Saturday, July 02, 2005

O'Connor and feminism

A journalist emailed me yesterday to ask if I knew a good source to talk to on the subject of what Sandra Day O'Connor's elevation to the Supreme Court had meant to women in the law. After I got tired of scraching my head, I came up with Mary Cheh. Professor Cheh has been a role model and a counsellor to many a female law student at GWU, including me, since 1979. I'd be interested to hear her thoughts.

I was in law school when O'Connor was appointed in 1981, but I don't remember thrilling to it. She was a conservative Reagan appointee. Whatever effect she had on the status of women in the law, I would have to say it was uneven. Forty percent of my law school class was female. Yet when I clerked in Dallas in the summer of 1983, I got a message in no uncertain terms: the courthouse would not be a welcoming place. Women don't do well in the courtroom down here, one lawyer told me ("except in domestic relations cases"). It's just the way it is. So I high-tailed it back to Washington and never looked back.

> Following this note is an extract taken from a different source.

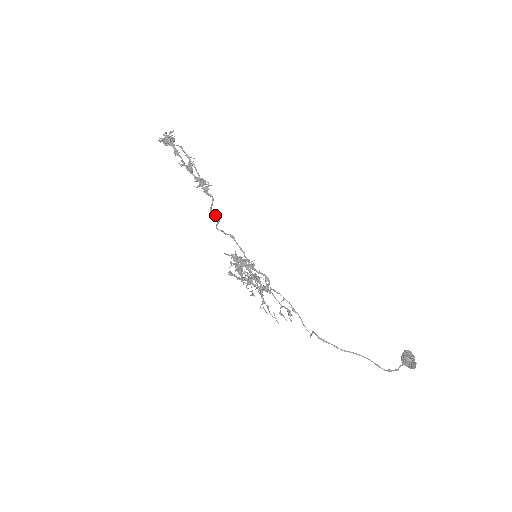
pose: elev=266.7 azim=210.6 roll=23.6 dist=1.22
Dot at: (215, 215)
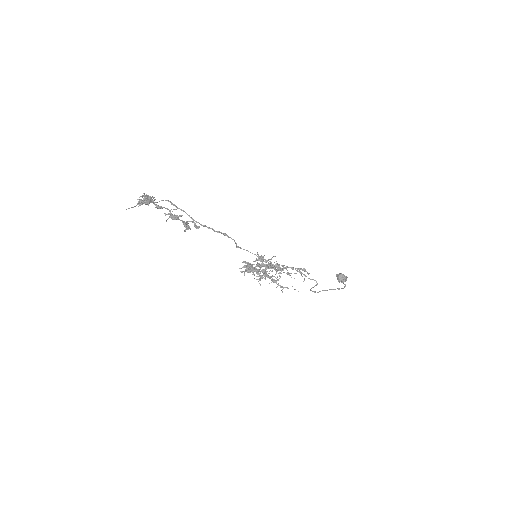
Dot at: (223, 233)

Slate editor Dalia Lithwick, a decade my junior, writes, "Justice O'Connor is a huge mystery to most women of my generation."

Ruth Bader Ginsburg made more sense to my female colleagues. She used her law degree to advance women's rights before she came to the court and continues to do so today. Justice O'Connor always seemed like a fullback in a lacy jabot - testy and aggressive and with the expectation that feminism means stop whining and do for yourself.

Even so, I suspect we'll fondly remember the great feminist judge from Arizona once her replacement is found.